Romancing SaGa 2, originally released for the Super Famicom in 1993, never got a western release until a couple of years ago when it finally came out on mobile. Having fond memories of Square’s role-playing games of this era, hearing it would be arriving back on Nintendo consoles on the Switch made me eager to try it out. In the end, Romancing SaGa 2 is a game very much of its own time, meaning it hasn’t aged gracefully. If you can get through some of the more archaic features and the lack of any interesting story or characters, it can be a pretty decent experience.

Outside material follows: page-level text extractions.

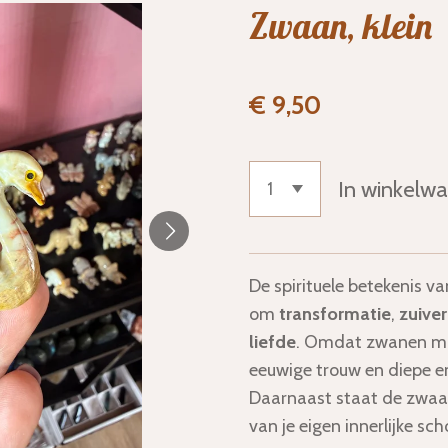
Zwaan, klein
€ 9,50
In winkelw
De spirituele betekenis v
om
transformatie
,
zuive
liefde
. Omdat zwanen mo
eeuwige trouw en diepe 
Daarnaast staat de zwaan
van je eigen innerlijke sc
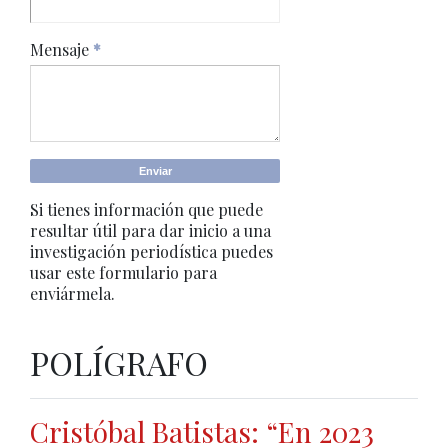
Mensaje
*
Si tienes información que puede
resultar útil para dar inicio a una
investigación periodística puedes
usar este formulario para
enviármela.
POLÍGRAFO
Cristóbal Batistas: “En 2023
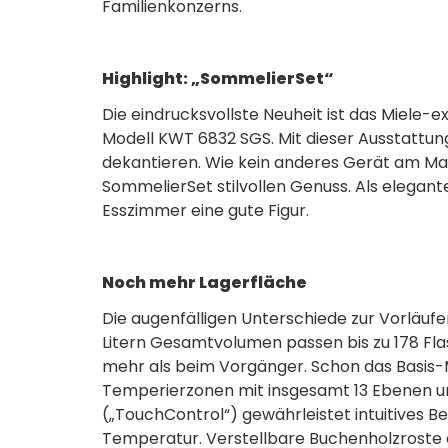
Familienkonzerns.
Highlight: „SommelierSet“
Die eindrucksvollste Neuheit ist das Miele-
Modell KWT 6832 SGS. Mit dieser Ausstattung
dekantieren. Wie kein anderes Gerät am Ma
SommelierSet stilvollen Genuss. Als elegan
Esszimmer eine gute Figur.
Noch mehr Lagerfläche
Die augenfälligen Unterschiede zur Vorläuf
Litern Gesamtvolumen passen bis zu 178 Flas
mehr als beim Vorgänger. Schon das Basis-M
Temperierzonen mit insgesamt 13 Ebenen un
(„TouchControl“) gewährleistet intuitives 
Temperatur. Verstellbare Buchenholzroste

Romancing SaGa is different from other RPGs in that while the main goal is to stop the seven former heroes (who once saved the world from evil) turned demons, another part of the game is kind of like a management simulator. Talking to various people within the kingdom of Avalon, you can choose different options and ways to expand your empire and collect weapons that will help your journey. Finding money within the dungeons adds to the kingdom’s treasury. As this game takes place over multiple generations, you can see these additions grow and prosper as you play along.
The overarching story is fine, and the generational aspect is actually cool, but there isn’t much here in terms of story or characters, which dampens the experience a bit. The writing is also awful for a Square Enix game, with much of the dialogue coming off as stilted and blunt.

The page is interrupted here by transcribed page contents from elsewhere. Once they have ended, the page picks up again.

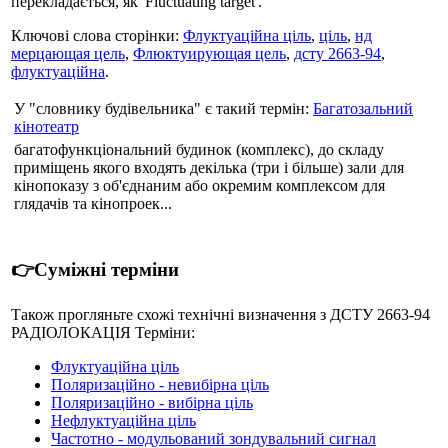
перекладається, як 'Fluctuating target'.
Ключові слова сторінки:
Флуктуаційна ціль
,
ціль
,
нд
мерцающая цель
,
Флюктуирующая цель
,
дсту 2663-94
,
флуктуаційна
.
У "словнику будівельника" є такий термін:
Багатозальний
кінотеатр
багатофункціональний будинок (комплекс), до складу
приміщень якого входять декілька (три і більше) зали для
кінопоказу з об'єднаним або окремим комплексом для
глядачів та кінопроек...
👉Суміжні терміни
Також прогляньте схожі технічні визначення з ДСТУ 2663-94
РАДІОЛОКАЦІЯ Терміни:
Флуктуаційна ціль
Поляризаційно - невибірна ціль
Поляризаційно - вибірна ціль
Нефлуктуаційна ціль
Частотно - модульований зондувальний сигнал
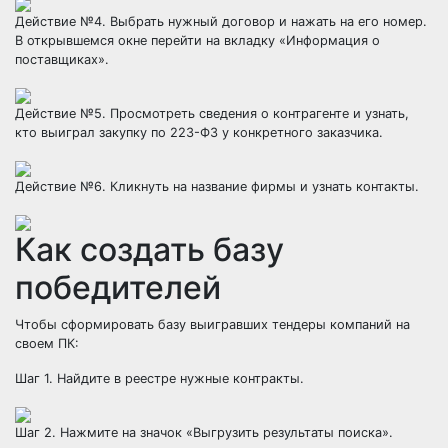
Действие №4. Выбрать нужный договор и нажать на его номер.
В открывшемся окне перейти на вкладку «Информация о
поставщиках».
Действие №5. Просмотреть сведения о контрагенте и узнать,
кто выиграл закупку по 223-ФЗ у конкретного заказчика.
Действие №6. Кликнуть на название фирмы и узнать контакты.
Как создать базу
победителей
Чтобы сформировать базу выигравших тендеры компаний на
своем ПК:
Шаг 1. Найдите в реестре нужные контракты.
Шаг 2. Нажмите на значок «Выгрузить результаты поиска».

Gameplay wise, SaGa 2 is varied, and feels rewarding. Instead of just having one weapon, you can wield multiple weapons, up to four. As you use the weapons, you’ll accumulate points that will go to leveling up the weapons and other abilities you or your party use. While battling is fun, the grind of the game can get tedious and difficult pretty quick, especially if you grind, since the difficulty increases as you defeat more enemies. Backtracking in the game is also a big chore because enemies repopulate as soon as you re-enter an area, which isn’t a particularly fun when you’ve spent the last 10 minutes or so clearing the screen.
Presentation-wise the game looks pretty nice. ArtePiazza, who is well known for their work on the Dragon Quest games, made this game not only faithful to the Super Famicom original, but added detailed, wonderful new backgrounds that helps create a retro vibe that stays true to the original with a modern touch. It looks a ton better than the Final Fantasy remakes that have appeared on Steam or mobile devices in the last few years.
One gripe I have to get out in the open is that controls are pretty annoying. I had dash turned on throughout my run and I had a hard time getting through doors, which isn’t fun at all, especially if you’re trying to run away from enemies. Turning it off or going slowly feels better, but still doesn’t feel completely right.
Romancing SaGa 2 has a certain old school charm that invites any old school RPG fan to give it a shot. I don’t think it’s as polished as Square Enix’s other titles that came out during this ’90s era, but it’s something worth investing in if you want a different take on the standard RPG formula. It’s not for everybody, but Romancing SaGa has enough good qualities to give it a go if you’ve never played it before.